For most Dutch Protestants, the Nashville Statement seems harsh and insensitive, says Stefan Paas, a theology professor at the VU. The majority accept the legitimacy of homosexuality and transgender identity, but for those who don’t, stridency seems self-defeating. “For people in the churches who are wrestling with their sexuality, or feel they were born in the wrong body, will this sort of statement encourage them to go to a pastor?” asks Mr Paas. Most disturbing, he says, is the document’s refusal to accept that some Christians might think differently.

The Dutch signers of the Nashville Statement seemed naively surprised by the vehement reactions. One pastor at the VU blithely insisted that Dutch churches must denounce “gender ideology” now because they had failed to call out Nazism (which was, incidentally, murderously homophobic.)

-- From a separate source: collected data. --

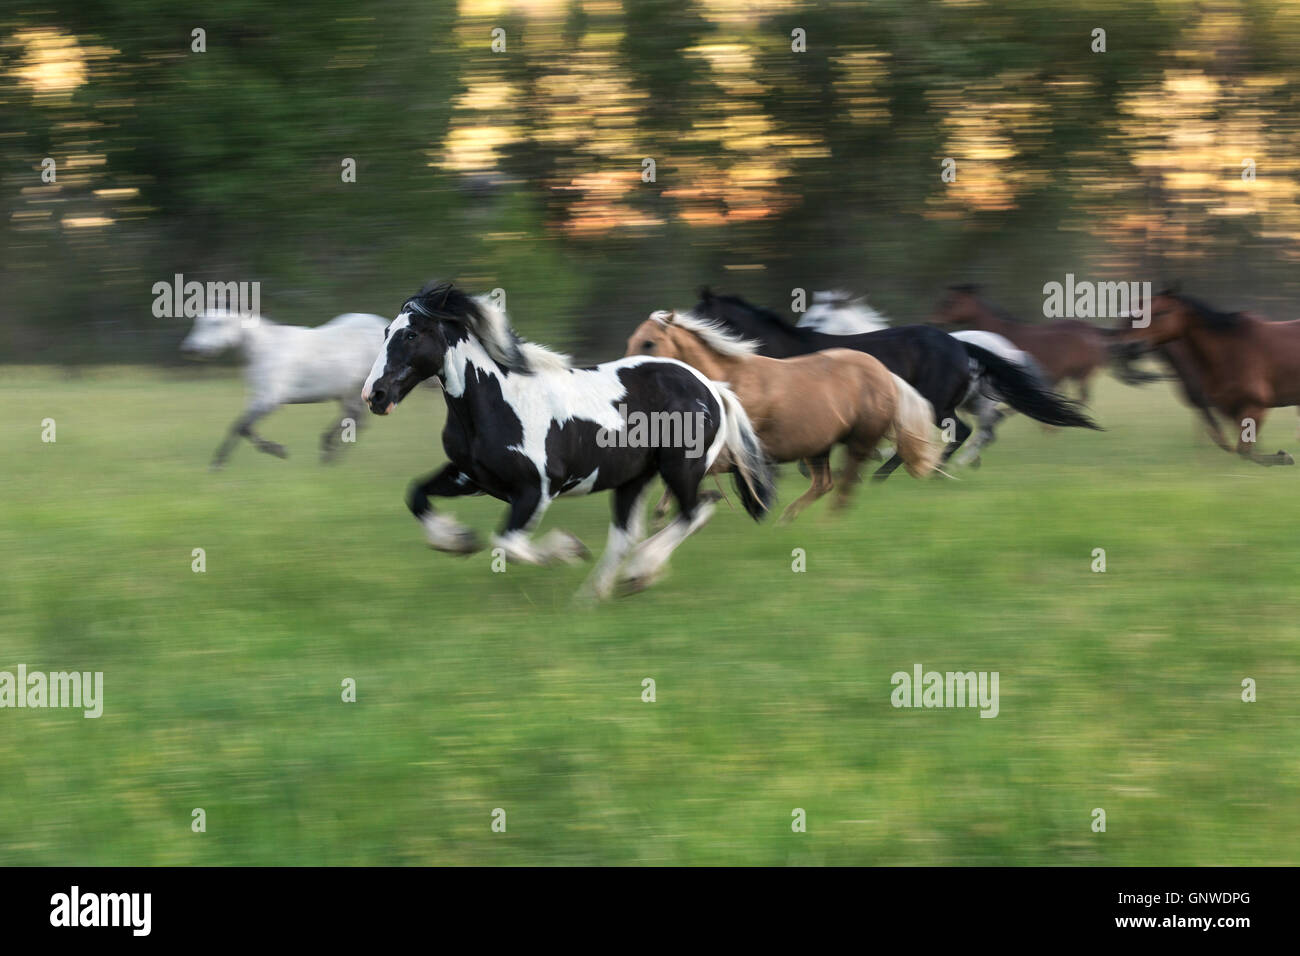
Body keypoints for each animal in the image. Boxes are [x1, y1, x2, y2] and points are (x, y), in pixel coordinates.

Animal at [181, 308, 390, 469]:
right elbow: (242, 427)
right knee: (355, 418)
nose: (190, 349)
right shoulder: (257, 398)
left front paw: (277, 450)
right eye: (198, 323)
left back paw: (330, 454)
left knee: (357, 419)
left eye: (217, 324)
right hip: (348, 393)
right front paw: (219, 462)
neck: (264, 350)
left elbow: (241, 426)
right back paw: (329, 453)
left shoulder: (270, 400)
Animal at [361, 282, 777, 600]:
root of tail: (712, 387)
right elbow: (416, 494)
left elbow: (508, 544)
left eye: (411, 334)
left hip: (680, 468)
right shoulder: (471, 477)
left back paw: (639, 571)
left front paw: (567, 549)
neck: (495, 400)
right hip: (633, 478)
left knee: (695, 511)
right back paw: (595, 596)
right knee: (629, 534)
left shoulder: (537, 489)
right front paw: (457, 540)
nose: (374, 395)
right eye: (385, 333)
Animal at [626, 310, 940, 523]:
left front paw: (662, 512)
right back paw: (788, 519)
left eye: (649, 343)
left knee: (845, 483)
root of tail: (885, 374)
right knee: (824, 484)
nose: (629, 373)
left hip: (858, 442)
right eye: (632, 340)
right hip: (817, 447)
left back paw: (828, 522)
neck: (731, 381)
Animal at [930, 284, 1110, 403]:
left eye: (950, 301)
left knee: (1083, 397)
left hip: (1082, 372)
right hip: (1074, 373)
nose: (933, 319)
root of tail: (1091, 330)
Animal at [1110, 291, 1300, 465]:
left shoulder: (1255, 405)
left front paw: (1285, 457)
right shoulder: (1224, 407)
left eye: (1160, 312)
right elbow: (1227, 442)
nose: (1126, 346)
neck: (1230, 351)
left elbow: (1242, 449)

Although Mr Wilders, the champion of Dutch nativism, has stayed almost silent, some conservative commentators accused leftists of hypocrisy, in other words of condemning homophobia among Christians, but not among Muslims. Still, within a few days, even the signers of the statement seemed to be backing away.

Gay Christian youth groups condemned it. One of the pastors who initiated the translation said the group recognised that homosexuality is an inborn trait, not a “curable” one. In the end, the effect of the Nashville Statement’s Dutch version has been to confirm that, outside a tiny minority, acceptance of homosexuality and transgender identity is too firmly established in Dutch society—and in Dutch Christianity—to dislodge.